In work published online today in the journal PNAS, researchers at the Instituto de Medicina Molecular (IMM), in Lisbon, Portugal, have discovered a new class of highly potent antimalarial compounds. These compounds, referred to as Torins, were originally developed by researchers in the Boston, MA to inhibit a key human protein involved in cell growth, mTOR, and have been shown to be effective anticancer agents in rodent models. In research perdormed by Dr. Kirsten Hanson in the laboratory of Dr. Maria Mota, the IMM team and their collaborators have discovered that Torins are extremely effective multistage antimalarials; Torins appear to have a novel activity against the Plasmodium parasites themselves, distinct from both currently used malaria therapeutics and from their ability to target human mTOR.

Torins are capable of killing the cultured blood stages of the human parasite, Plasmodium falciparum, the species which causes most malaria deaths and severe disease, and are equally potent against the liver stages of a model rodent parasite.
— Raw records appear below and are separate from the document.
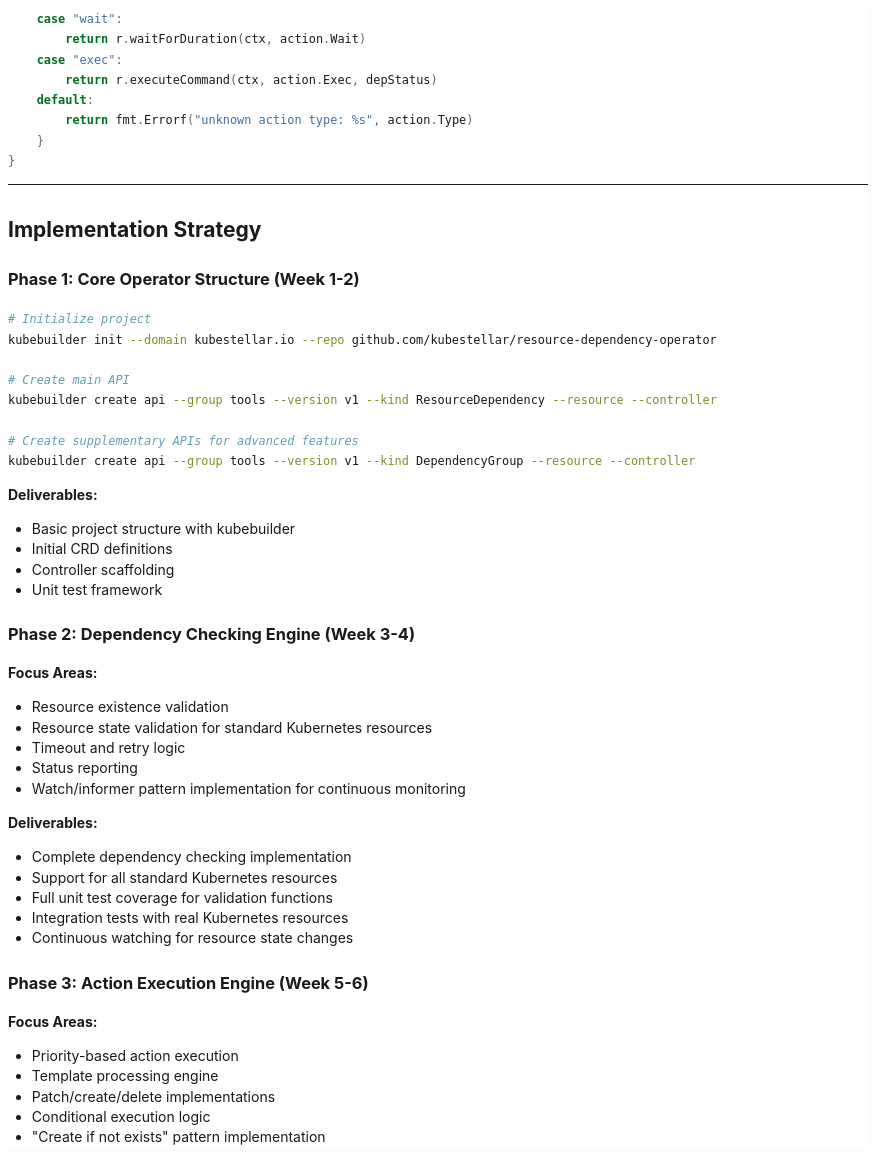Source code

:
 ```go
    case "wait":
        return r.waitForDuration(ctx, action.Wait)
    case "exec":
        return r.executeCommand(ctx, action.Exec, depStatus)
    default:
        return fmt.Errorf("unknown action type: %s", action.Type)
    }
}
```

---

## Implementation Strategy

### Phase 1: Core Operator Structure (Week 1-2)

```bash
# Initialize project
kubebuilder init --domain kubestellar.io --repo github.com/kubestellar/resource-dependency-operator

# Create main API
kubebuilder create api --group tools --version v1 --kind ResourceDependency --resource --controller

# Create supplementary APIs for advanced features
kubebuilder create api --group tools --version v1 --kind DependencyGroup --resource --controller
```

**Deliverables:**
- Basic project structure with kubebuilder
- Initial CRD definitions
- Controller scaffolding
- Unit test framework

### Phase 2: Dependency Checking Engine (Week 3-4)

**Focus Areas:**
- Resource existence validation
- Resource state validation for standard Kubernetes resources
- Timeout and retry logic
- Status reporting
- Watch/informer pattern implementation for continuous monitoring

**Deliverables:**
- Complete dependency checking implementation
- Support for all standard Kubernetes resources
- Full unit test coverage for validation functions
- Integration tests with real Kubernetes resources
- Continuous watching for resource state changes

### Phase 3: Action Execution Engine (Week 5-6)

**Focus Areas:**
- Priority-based action execution
- Template processing engine
- Patch/create/delete implementations
- Conditional execution logic
- "Create if not exists" pattern implementation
A single dose of the compound Torin2 delivered at the beginning of the P. berghei liver stage is sufficient to eliminate infection in mice before any Plasmodium parasites reach the blood. "Given the alarming trend of resistance to our current antimalarial therapies, this is really an exciting finding," says Dr. Mota, the senior author of the study, "and we are already working to develop Torin molecules suitable for clinical trials of antimalarial activity in humans."